What you have to do:
Your answer should be every line below that includes the word "provozu".

----

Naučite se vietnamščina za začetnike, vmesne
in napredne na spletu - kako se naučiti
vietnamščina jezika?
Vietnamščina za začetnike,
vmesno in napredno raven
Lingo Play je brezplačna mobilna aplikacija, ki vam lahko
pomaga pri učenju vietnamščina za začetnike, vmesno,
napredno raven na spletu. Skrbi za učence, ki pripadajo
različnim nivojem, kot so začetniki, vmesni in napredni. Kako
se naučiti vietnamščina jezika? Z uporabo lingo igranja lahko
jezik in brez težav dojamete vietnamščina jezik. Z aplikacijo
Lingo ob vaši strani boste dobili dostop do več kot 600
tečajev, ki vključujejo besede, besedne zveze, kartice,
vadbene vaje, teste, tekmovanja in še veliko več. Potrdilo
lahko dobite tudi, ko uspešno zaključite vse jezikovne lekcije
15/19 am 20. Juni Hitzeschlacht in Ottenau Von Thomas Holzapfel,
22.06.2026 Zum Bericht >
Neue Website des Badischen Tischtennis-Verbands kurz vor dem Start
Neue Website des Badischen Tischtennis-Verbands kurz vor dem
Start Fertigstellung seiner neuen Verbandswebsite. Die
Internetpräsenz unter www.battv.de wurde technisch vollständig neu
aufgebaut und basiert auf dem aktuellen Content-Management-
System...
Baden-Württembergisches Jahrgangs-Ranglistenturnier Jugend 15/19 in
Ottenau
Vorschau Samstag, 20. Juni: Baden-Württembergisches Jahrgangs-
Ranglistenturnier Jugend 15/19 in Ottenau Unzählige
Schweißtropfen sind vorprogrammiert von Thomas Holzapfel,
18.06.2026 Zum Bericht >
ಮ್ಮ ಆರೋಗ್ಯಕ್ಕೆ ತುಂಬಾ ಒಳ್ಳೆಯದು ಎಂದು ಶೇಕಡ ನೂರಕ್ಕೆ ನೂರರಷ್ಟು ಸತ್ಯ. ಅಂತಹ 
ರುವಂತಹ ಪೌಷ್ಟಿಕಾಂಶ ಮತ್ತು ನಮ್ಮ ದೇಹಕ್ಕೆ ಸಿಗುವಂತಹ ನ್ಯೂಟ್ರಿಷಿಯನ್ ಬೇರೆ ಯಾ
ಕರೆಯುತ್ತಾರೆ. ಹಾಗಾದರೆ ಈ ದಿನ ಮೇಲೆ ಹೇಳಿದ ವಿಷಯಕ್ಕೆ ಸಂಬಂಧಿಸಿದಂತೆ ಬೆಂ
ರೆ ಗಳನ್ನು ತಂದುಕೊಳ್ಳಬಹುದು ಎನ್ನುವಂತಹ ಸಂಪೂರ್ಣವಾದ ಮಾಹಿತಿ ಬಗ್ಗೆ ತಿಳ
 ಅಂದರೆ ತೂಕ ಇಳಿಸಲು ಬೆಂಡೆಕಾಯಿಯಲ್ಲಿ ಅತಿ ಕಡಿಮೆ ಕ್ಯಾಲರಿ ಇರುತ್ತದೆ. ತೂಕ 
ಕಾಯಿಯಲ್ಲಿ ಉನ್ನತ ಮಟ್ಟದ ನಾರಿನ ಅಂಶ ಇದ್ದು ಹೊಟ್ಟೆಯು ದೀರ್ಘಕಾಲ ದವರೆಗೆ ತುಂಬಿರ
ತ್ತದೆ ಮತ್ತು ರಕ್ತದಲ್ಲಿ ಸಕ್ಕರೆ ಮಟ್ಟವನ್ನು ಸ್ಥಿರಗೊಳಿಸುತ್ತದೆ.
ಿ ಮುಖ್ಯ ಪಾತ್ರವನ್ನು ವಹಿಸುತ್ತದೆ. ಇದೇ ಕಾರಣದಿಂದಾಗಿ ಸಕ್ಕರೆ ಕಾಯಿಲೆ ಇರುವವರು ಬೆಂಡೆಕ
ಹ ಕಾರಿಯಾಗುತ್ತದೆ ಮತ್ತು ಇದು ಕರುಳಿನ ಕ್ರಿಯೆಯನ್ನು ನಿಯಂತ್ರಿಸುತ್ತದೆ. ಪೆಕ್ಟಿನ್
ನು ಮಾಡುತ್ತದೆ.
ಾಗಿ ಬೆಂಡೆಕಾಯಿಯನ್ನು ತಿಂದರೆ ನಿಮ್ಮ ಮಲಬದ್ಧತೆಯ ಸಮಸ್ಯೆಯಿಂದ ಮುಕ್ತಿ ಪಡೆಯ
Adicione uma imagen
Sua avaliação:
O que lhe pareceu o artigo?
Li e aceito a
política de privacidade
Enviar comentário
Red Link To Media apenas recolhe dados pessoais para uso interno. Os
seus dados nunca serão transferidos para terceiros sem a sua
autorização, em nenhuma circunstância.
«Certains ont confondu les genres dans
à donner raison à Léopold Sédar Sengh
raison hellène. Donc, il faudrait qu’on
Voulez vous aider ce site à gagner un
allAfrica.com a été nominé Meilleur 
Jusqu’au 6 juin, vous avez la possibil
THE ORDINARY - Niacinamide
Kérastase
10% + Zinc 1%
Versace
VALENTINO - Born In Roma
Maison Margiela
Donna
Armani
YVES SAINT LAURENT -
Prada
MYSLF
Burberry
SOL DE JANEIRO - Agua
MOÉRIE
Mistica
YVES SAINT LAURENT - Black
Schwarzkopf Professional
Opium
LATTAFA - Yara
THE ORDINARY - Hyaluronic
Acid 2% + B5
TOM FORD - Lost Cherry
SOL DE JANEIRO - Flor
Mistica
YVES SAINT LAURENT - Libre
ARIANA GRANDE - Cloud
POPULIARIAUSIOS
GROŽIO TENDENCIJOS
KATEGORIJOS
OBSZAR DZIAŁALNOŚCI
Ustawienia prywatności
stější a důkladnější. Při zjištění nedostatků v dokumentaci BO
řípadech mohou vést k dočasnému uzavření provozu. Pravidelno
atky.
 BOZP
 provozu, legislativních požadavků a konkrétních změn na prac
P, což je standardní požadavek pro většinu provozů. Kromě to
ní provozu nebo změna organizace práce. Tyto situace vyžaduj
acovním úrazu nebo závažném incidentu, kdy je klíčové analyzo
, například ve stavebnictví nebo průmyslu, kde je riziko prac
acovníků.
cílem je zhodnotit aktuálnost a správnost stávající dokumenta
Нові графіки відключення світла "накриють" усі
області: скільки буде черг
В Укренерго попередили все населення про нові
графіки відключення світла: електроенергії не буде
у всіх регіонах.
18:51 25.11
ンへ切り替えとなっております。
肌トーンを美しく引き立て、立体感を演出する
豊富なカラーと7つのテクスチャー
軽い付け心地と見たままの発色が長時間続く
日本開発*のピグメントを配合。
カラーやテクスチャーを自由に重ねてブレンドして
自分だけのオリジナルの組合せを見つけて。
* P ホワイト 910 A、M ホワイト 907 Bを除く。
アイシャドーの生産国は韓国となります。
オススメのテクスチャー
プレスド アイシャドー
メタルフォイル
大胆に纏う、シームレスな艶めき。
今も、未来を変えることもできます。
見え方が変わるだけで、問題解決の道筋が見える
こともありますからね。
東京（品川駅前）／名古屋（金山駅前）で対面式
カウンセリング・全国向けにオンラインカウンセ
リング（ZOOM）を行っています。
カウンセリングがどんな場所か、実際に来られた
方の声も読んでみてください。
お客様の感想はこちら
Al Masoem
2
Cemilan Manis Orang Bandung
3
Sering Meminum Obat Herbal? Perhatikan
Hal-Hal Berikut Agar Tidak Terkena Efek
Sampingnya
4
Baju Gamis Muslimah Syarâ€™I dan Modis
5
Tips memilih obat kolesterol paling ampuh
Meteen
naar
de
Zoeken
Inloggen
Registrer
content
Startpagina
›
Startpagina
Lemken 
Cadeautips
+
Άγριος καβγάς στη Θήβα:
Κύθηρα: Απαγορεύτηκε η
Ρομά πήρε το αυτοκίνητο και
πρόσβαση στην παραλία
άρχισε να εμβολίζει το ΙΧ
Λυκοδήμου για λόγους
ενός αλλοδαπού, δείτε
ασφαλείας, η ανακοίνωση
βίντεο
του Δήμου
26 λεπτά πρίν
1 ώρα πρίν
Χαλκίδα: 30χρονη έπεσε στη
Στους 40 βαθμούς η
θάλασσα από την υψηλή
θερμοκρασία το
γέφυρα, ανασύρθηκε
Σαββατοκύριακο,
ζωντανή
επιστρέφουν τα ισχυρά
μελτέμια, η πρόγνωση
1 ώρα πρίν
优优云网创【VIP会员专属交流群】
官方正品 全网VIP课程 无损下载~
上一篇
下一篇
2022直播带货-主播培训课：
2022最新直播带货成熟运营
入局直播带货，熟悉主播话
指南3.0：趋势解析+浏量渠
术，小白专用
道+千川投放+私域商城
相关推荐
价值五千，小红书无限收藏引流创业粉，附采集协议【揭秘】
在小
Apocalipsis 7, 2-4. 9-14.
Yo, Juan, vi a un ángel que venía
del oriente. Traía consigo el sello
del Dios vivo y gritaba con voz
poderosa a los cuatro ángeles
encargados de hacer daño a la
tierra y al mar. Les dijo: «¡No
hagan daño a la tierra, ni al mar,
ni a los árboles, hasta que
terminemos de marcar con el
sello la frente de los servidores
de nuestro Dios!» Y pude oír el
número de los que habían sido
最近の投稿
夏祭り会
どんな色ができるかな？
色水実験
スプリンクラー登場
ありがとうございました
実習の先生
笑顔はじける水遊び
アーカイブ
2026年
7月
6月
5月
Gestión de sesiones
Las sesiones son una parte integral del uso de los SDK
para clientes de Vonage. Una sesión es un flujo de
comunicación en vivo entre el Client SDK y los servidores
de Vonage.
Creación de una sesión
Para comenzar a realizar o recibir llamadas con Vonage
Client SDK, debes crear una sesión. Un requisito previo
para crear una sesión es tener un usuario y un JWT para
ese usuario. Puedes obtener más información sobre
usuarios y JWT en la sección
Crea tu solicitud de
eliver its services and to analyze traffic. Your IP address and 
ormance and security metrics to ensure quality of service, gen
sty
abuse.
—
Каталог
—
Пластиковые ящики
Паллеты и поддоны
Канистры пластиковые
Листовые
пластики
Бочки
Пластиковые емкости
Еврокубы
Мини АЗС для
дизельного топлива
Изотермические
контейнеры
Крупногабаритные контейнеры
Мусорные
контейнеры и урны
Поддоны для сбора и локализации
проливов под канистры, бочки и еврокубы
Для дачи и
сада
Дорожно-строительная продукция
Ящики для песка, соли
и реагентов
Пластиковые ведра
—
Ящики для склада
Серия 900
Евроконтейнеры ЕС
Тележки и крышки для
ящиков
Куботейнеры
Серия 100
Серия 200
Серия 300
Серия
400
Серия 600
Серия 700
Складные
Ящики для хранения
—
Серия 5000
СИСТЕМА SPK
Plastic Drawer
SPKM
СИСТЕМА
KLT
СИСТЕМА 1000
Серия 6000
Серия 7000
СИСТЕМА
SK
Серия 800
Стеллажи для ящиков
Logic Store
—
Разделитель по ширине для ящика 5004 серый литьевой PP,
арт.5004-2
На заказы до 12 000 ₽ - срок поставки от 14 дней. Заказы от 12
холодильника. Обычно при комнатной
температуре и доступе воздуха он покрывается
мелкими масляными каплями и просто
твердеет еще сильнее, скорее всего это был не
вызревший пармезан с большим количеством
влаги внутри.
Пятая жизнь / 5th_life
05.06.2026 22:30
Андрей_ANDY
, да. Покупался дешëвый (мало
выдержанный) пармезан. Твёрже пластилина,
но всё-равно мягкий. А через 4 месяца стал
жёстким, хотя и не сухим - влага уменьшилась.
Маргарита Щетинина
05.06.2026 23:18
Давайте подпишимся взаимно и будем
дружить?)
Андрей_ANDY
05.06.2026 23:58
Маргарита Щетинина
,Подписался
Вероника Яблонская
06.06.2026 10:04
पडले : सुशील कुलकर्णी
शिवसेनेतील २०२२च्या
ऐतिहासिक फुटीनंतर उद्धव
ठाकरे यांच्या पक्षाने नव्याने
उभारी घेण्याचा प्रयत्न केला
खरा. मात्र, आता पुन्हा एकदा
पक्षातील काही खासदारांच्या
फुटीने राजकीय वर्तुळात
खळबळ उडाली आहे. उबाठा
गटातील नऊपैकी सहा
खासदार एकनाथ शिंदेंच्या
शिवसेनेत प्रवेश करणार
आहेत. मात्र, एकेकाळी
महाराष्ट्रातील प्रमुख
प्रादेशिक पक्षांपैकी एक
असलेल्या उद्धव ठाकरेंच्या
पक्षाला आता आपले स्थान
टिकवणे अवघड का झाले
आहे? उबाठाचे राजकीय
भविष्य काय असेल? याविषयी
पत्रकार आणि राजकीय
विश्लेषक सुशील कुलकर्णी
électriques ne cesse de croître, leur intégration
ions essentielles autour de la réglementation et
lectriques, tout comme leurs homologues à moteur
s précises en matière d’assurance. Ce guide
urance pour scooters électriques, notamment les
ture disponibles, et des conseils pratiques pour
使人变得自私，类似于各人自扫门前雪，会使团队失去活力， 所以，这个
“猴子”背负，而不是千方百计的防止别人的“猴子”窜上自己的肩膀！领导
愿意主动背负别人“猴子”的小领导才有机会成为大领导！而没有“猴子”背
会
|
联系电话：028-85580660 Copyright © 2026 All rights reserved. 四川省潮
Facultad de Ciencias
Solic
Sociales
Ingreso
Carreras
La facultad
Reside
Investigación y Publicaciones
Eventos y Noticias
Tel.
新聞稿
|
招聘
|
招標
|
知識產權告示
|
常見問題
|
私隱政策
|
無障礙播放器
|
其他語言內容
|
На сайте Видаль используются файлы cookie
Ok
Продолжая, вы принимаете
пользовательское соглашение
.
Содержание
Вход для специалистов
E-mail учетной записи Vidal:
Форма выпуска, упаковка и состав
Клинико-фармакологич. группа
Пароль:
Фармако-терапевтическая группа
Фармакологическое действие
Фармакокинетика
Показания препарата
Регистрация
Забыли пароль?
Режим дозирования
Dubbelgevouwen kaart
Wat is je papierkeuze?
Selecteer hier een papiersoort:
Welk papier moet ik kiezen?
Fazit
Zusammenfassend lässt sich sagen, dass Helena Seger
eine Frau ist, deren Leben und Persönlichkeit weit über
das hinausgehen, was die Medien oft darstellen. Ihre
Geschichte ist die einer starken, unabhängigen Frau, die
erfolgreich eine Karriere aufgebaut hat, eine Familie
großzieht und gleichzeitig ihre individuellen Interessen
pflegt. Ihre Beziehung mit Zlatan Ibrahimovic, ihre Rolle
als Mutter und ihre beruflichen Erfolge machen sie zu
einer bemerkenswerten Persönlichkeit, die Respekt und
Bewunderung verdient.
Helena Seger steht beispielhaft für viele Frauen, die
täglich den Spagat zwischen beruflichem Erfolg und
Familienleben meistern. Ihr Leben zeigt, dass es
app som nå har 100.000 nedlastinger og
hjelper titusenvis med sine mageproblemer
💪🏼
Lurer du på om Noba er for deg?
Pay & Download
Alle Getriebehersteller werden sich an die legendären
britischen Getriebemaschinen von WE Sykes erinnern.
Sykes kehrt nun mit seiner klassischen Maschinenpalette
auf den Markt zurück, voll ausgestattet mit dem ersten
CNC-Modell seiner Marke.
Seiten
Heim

----

Reply to the exercise:
řípadech mohou vést k dočasnému uzavření provozu. Pravidelno
 provozu, legislativních požadavků a konkrétních změn na prac
ní provozu nebo změna organizace práce. Tyto situace vyžaduj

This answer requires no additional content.